/jarvis-gemini

An advanced AI voice assistant powered by Google's Gemini language model. It uses voice recognition, natural language processing, and various APIs to provide a wide range of functionalities.

Primary LanguagePython

AI Voice Assistant

This project is an advanced AI voice assistant powered by Google's Gemini language model.
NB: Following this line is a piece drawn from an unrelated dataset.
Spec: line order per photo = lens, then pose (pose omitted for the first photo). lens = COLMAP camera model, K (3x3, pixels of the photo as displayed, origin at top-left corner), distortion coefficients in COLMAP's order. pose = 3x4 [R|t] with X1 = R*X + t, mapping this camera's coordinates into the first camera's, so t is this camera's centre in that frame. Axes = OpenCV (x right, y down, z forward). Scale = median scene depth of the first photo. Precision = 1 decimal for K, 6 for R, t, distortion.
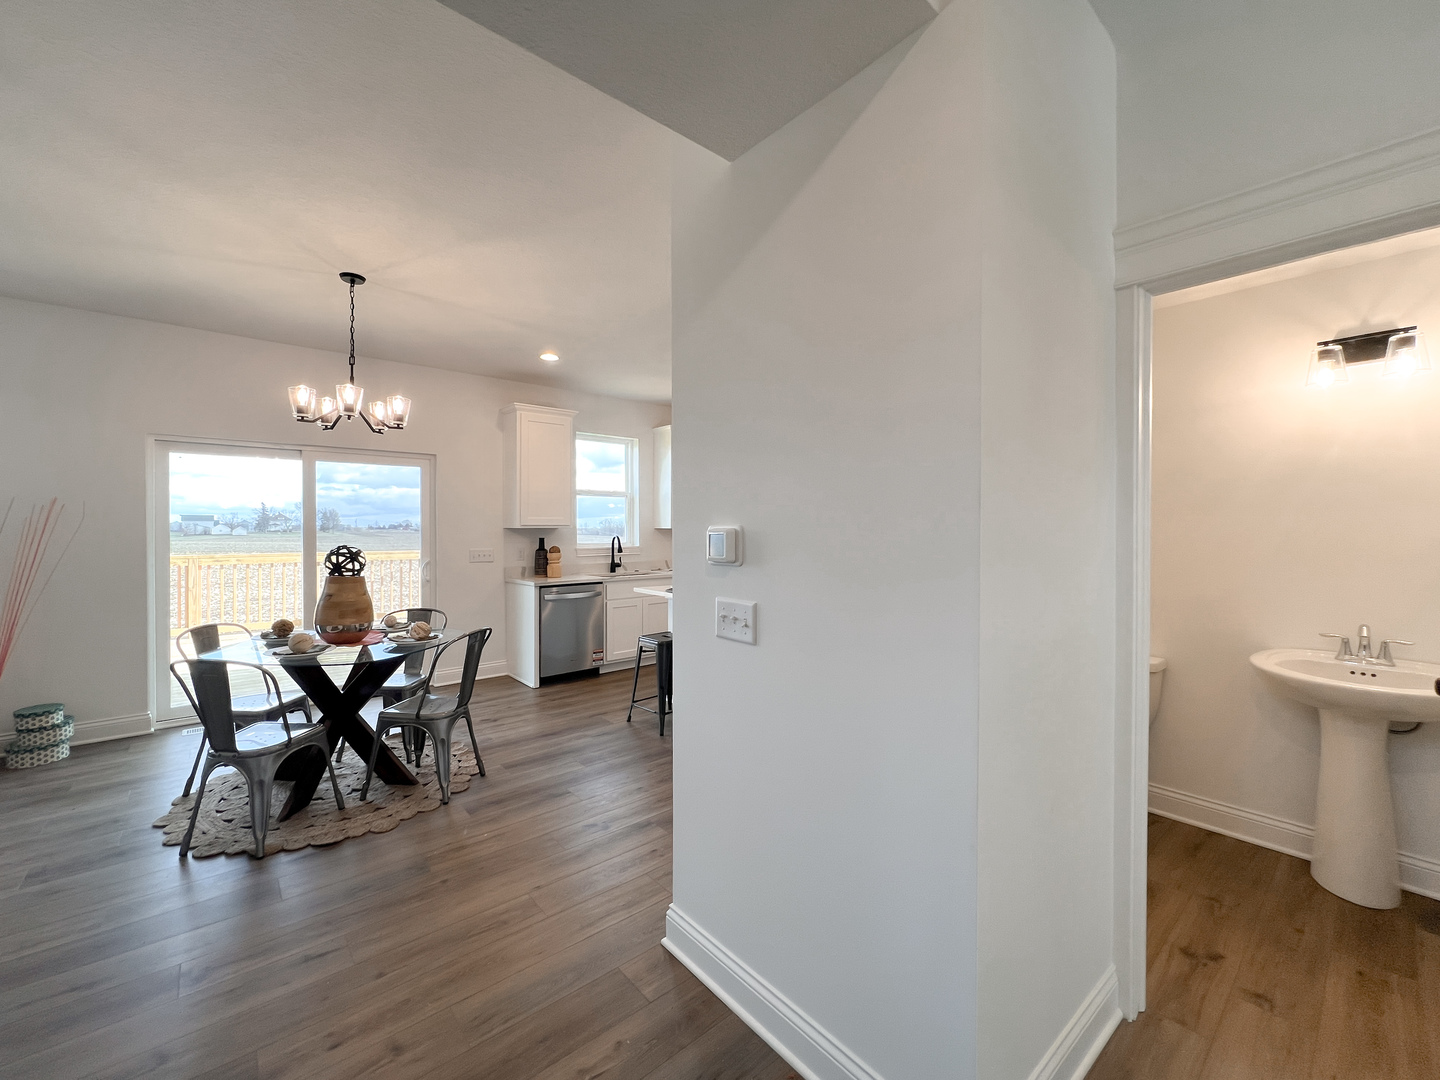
lens RADIAL K [[600.7, 0, 704.0], [0, 600.7, 530.5], [0, 0, 1]] dist [-0.002708, -0.000240]
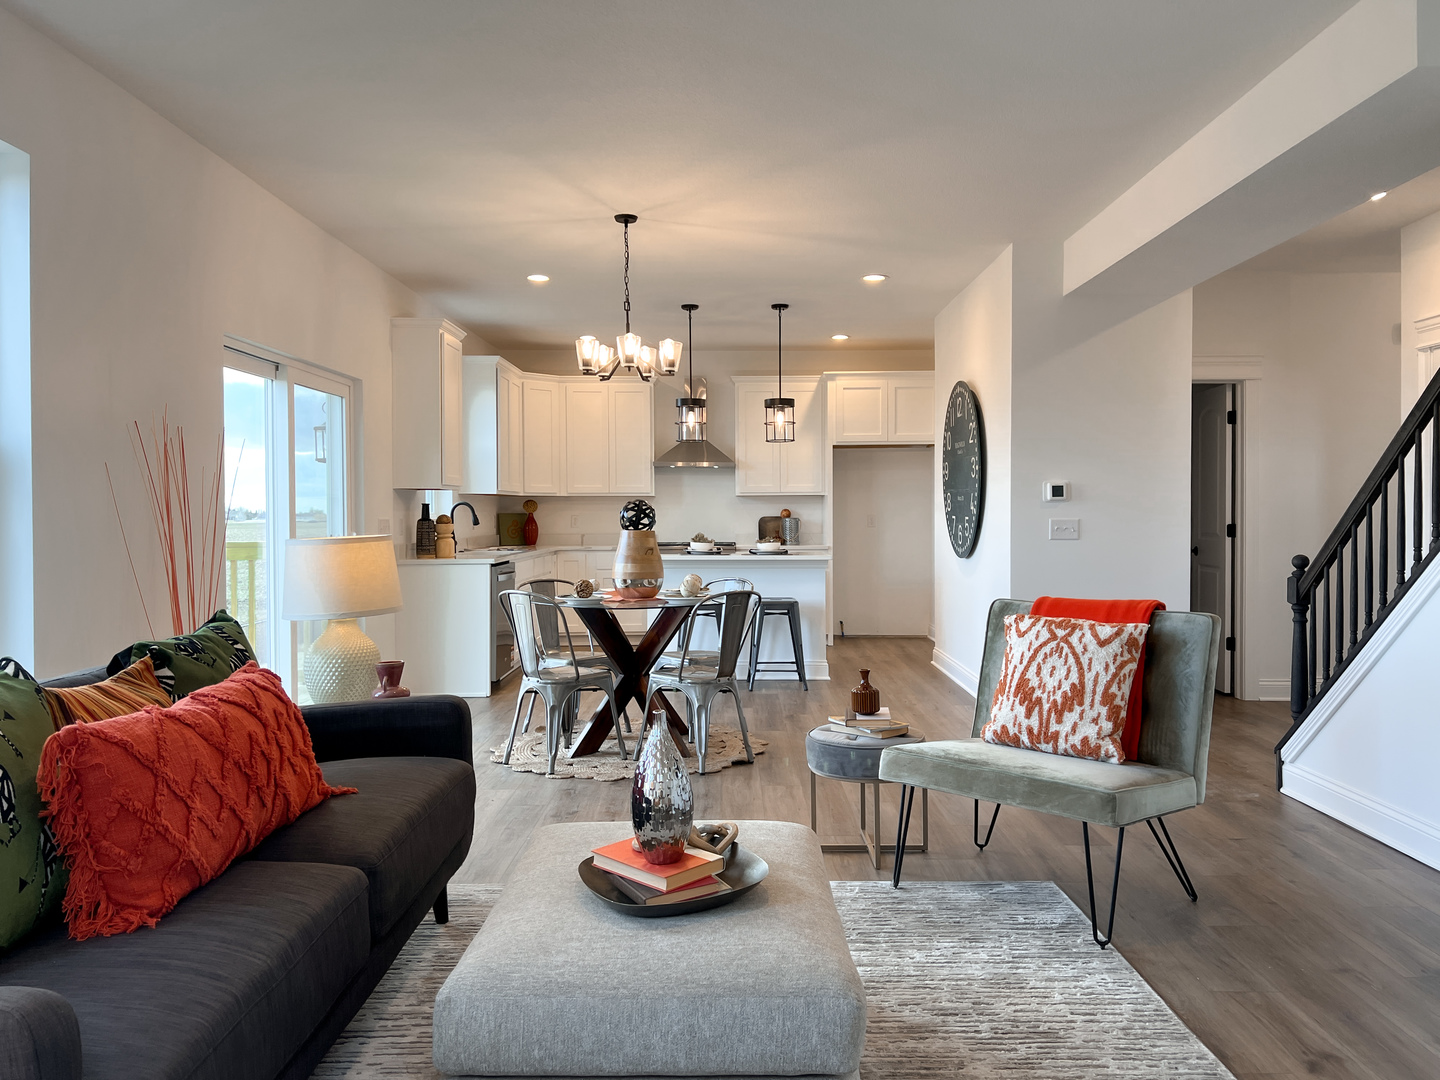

It uses voice recognition to detect a wake word, processes user queries, and responds using text-to-speech technology.

Features

  • Wake word detection ("Jarvis")
  • Voice input processing
  • Natural language understanding and generation using Gemini AI
  • Text-to-speech output
  • Conversation history management
  • Integration with various tools:
    • Setting timers and alarms
    • Calendar management (Google Calendar API)
    • Weather information retrieval (OpenWeatherMap API)
    • News fetching (Google News API)
    • Smart home device control (Home Assistant API)
    • To-do list and reminder management
    • Web search functionality (Google Search API)
    • Message and email sending
    • Music and podcast playback
    • Directions and traffic information (Google Maps API)
    • Flight status checking
    • Phone messaging via Discord API

Requirements

  • Python 3.8+
  • pip
  • virtualenv

Setup

  1. Clone the repository:

    git clone https://github.com/xenioxyt/jarvis-gemini.git
    cd jarvis-gemini
    
  2. Create and activate a virtual environment:

    python -m venv venv
    source venv/bin/activate  # On Windows, use `venv\Scripts\activate`
    
  3. Install the required packages:

    pip install -r requirements.txt
    
  4. Set up environment variables: Create a .env file in the project root and add the following:

    PICOVOICE_ACCESS_KEY=your_picovoice_access_key
    GEMINI_API_KEY=your_gemini_api_key
    GOOGLE_CREDENTIALS=path/to/your/google-credentials.json
    GOOGLE_API_KEY=your_google_api_key
    GOOGLE_CSE_ID=your_google_cse_id
    OPENWEATHER_API_KEY=your_openweather_api_key
    GOOGLE_CLOUD_API_KEY=your_google_cloud_api_key
    NEWS_API_KEY=your_news_api_key
    DISCORD_BOT_TOKEN=your_discord_bot_token
    
  5. Ensure you have the necessary credentials file for Google Cloud services.

Usage

To start the voice assistant, run:

python main.py

The assistant will listen for the wake word "Jarvis". Once detected, it will record your query, process it using the Gemini AI, and respond using text-to-speech.

Project Structure

  • main.py: The entry point of the application.
  • wake_word_detector.py: Handles wake word detection.
  • audio_recorder.py: Manages audio recording after wake word detection.
  • gemini_api.py: Interfaces with the Gemini AI for natural language processing.
  • tts_engine.py: Handles text-to-speech conversion and audio playback.
  • tools.py: Contains various tool functions for extended functionality.
  • prompt.py: Defines the system prompt for the AI assistant.
  • function_tools/: Directory containing individual tool implementations:
    • weather.py: Retrieves weather information.
    • google_search.py: Performs web searches.
    • news.py: Fetches news articles.
    • directions.py: Provides directions and traffic information.
    • discord_message.py: Sends messages via Discord.
    • phone_message.py: Sends messages to phones.
    • place_info.py: Retrieves information about places.
    • take_notes.py: Manages note-taking functionality.

Contributing

Contributions are welcome! Please feel free to submit a Pull Request.

License

This project is licensed under the MIT License.